MixLinear: Extreme Low Resource Multivariate Time Series Forecasting with 0.1K Parameters
Aitian Ma, Dongsheng Luo, Mo Sha
TL;DR
This paper introduces MixLinear, an ultra-lightweight, dual-domain framework for extreme low-resource multivariate time series forecasting. It jointly models local trends via a time-domain segment-based, factorized linear pathway and global patterns via an adaptive low-rank spectral filtering pathway in the frequency domain, achieving $O(n)$ time and $O(n)$ space complexity compared with quadratic-attention baselines. The model uses only about $0.1K$ parameters and demonstrates competitive or superior forecasting accuracy across eight benchmark LTSF datasets, with substantial improvements in inference speed on both low- and high-dimensional data. This work enables practical deployment of long-horizon forecasts on edge devices and suggests a general design principle: processing time-series patterns in their most natural domain (time for local, frequency for global) to maximize efficiency without sacrificing accuracy.
Abstract
Recently, there has been a growing interest in Long-term Time Series Forecasting (LTSF), which involves predicting long-term future values by analyzing a large amount of historical time-series data to identify patterns and trends. There exist significant challenges in LTSF due to its complex temporal dependencies and high computational demands. Although Transformer-based models offer high forecasting accuracy, they are often too compute-intensive to be deployed on devices with hardware constraints.
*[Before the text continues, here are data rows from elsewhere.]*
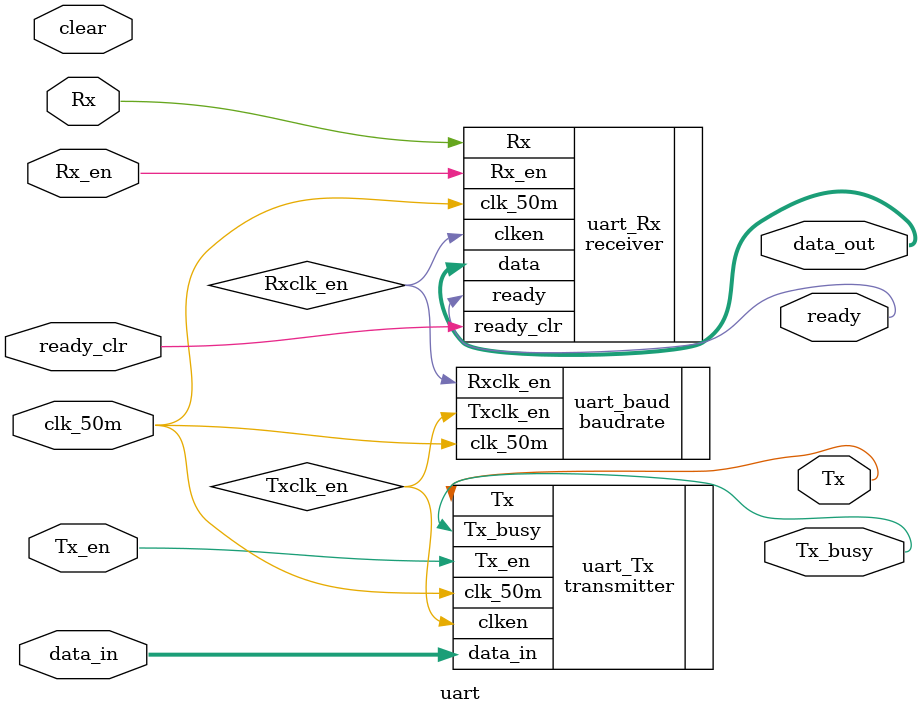
<source format=v>
module uart(
    input wire [15:0] data_in,   // 8-bit input data to be transmitted
    input wire Tx_en,           // Enable signal for transmitter
    input wire clear,           // Not used in this instantiation (consider removal if not required)
    input wire clk_50m,         // System clock at 50 MHz
    input wire Rx,              // Received serial data input
    input wire Rx_en,           // Enable signal for receiver  
    input wire ready_clr,       // Signal to clear the ready state
    output wire Tx,             // Transmitted serial data output
    output wire Tx_busy,        // Signal indicating transmitter is busy
    output wire ready,          // Signal to indicate data is ready to be read
    output wire [15:0] data_out // 8-bit output data received
);

    // Internal connections for baud rate enable signals
    wire Txclk_en, Rxclk_en;

    // Instantiate the baud rate generator
    baudrate uart_baud(
        .clk_50m(clk_50m),
        .Rxclk_en(Rxclk_en),    // Enable signal for the receiver clock
        .Txclk_en(Txclk_en)     // Enable signal for the transmitter clock
    );

    // Instantiate the transmitter module
    transmitter uart_Tx(
        .data_in(data_in),
        .Tx_en(Tx_en),
        .clk_50m(clk_50m),
        .clken(Txclk_en),       // Use Tx clock enable for transmitter operation
        .Tx(Tx),
        .Tx_busy(Tx_busy)
    );

    // Instantiate the receiver module
    receiver uart_Rx(
        .Rx(Rx),
        .Rx_en(Rx_en),
        .ready(ready),
        .ready_clr(ready_clr),
        .clk_50m(clk_50m),
        .clken(Rxclk_en),       // Use Rx clock enable for receiver operation
        .data(data_out)
    );

endmodule

</source>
On the other hand, the linear models aim to reduce the computational overhead by employing either decomposition methods in the time domain or compact representations in the frequency domain. In this paper, we propose MixLinear, an ultra-lightweight multivariate time series forecasting model specifically designed for resource-constrained devices. MixLinear effectively captures both temporal and frequency domain features by modeling intra-segment and inter-segment variations in the time domain and extracting frequency variations from a low-dimensional latent space in the frequency domain. By reducing the parameter scale of a downsampled $n$-length input/output one-layer linear model from $O(n^2)$ to $O(n)$, MixLinear achieves efficient computation without sacrificing accuracy. Extensive evaluations with four benchmark datasets show that MixLinear attains forecasting performance comparable to, or surpassing, state-of-the-art models with significantly fewer parameters ($0.1K$), which makes it well-suited for deployment on devices with limited computational capacity.